Some computer dictionaries still follow the University of Michigan Health System’s online dictionary’s Specimen to Charge Code Rapid Finder List4 recommendation to have two additional denotations:
88309 Skin—deep excision/re-excision with tumor;
88307 Skin—deep excision/re-excision w/o tumor.
These denotations do not exist in the CPT manual. They are an extrapolation from “soft tissue” CPT coding denotations for skin specimens when (according to the Specimen to Charge Code Rapid Finder List) “the excision is so deep that any other layer of skin is incidental to the dominant subcutaneous tissue and/or muscle that comprises the true specimen.” Unfortunately, this recommendation has the trap of a voluntary assessment of the depth of the deep skin excision. Obviously, it is difficult to do this assessment during the accession. The billing manager cannot always be familiar with the details of the procedure. As the Finder List underlines, “the medical report language must fully support that judgment.” Two opposite ways of handling these specimens exist in practice: as a simple excision 88305 Level IV (to be on the safe side) or 88309 Level VI—deep excision with tumor (if the tumor is mentioned in the pathologist’s report). However, unless a denotation is not authorized by the AMA and CAP, this is no more than an opinion. In general, most coding consultants recommend no CPT code level higher than 88305 for any specimen that accurately translates to a “skin” ICD-9-CM diagnosis code.

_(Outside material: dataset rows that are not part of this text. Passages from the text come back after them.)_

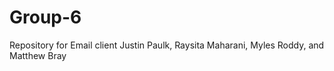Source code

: # Group-6
Repository for Email client
Justin Paulk, Raysita Maharani, Myles Roddy, and Matthew Bray
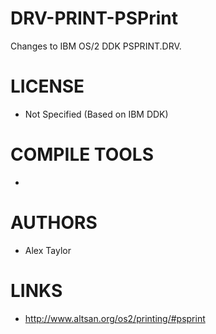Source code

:# DRV-PRINT-PSPrint
Changes to IBM OS/2 DDK PSPRINT.DRV. 

LICENSE
===============
* Not Specified (Based on IBM DDK)

COMPILE TOOLS
===============
* 
 
AUTHORS
===============
* Alex Taylor

LINKS
===============
* http://www.altsan.org/os2/printing/#psprint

Dermatopathology gets revenue by the amount of cases processed. Time-consuming skin specimens, such as deep/wide skin excisions, are not revenue-friendly; however, reimbursement ought to be fair for the laboratory and fair for the particular patient’s fee, at least as close to the ideal as possible. Practice shows that down-coded technical billing, due to wrong accession, is responsible for no less than a 15% loss of revenue. Unintentional overcharges can be an embarrassment or a cause for an audit. Although legal implications are doubtful, upcoding can have administrative consequences, such as loss of Medicare or other insurers’ contracts, and it can also cause direct damage to the patient in the case of out-of-pocket or deductible insurance payments.
Hopefully, this review will be helpful for CPT coding, not only in dermatopathology, but also in other surgical pathology specialties. By using the method of case studies and examples, following the sequence of stages in how the CPT code is generated and how it can be corrected, this more or less comprehensive review of skin CPT coding tries to show common mistakes and underline some coding situations unresolved by the AMA’s Editorial Board Panel.
The author greatly appreciates the generous contributions of Dennis Padget, MBA, CPA, FHFMA, in the development of this article.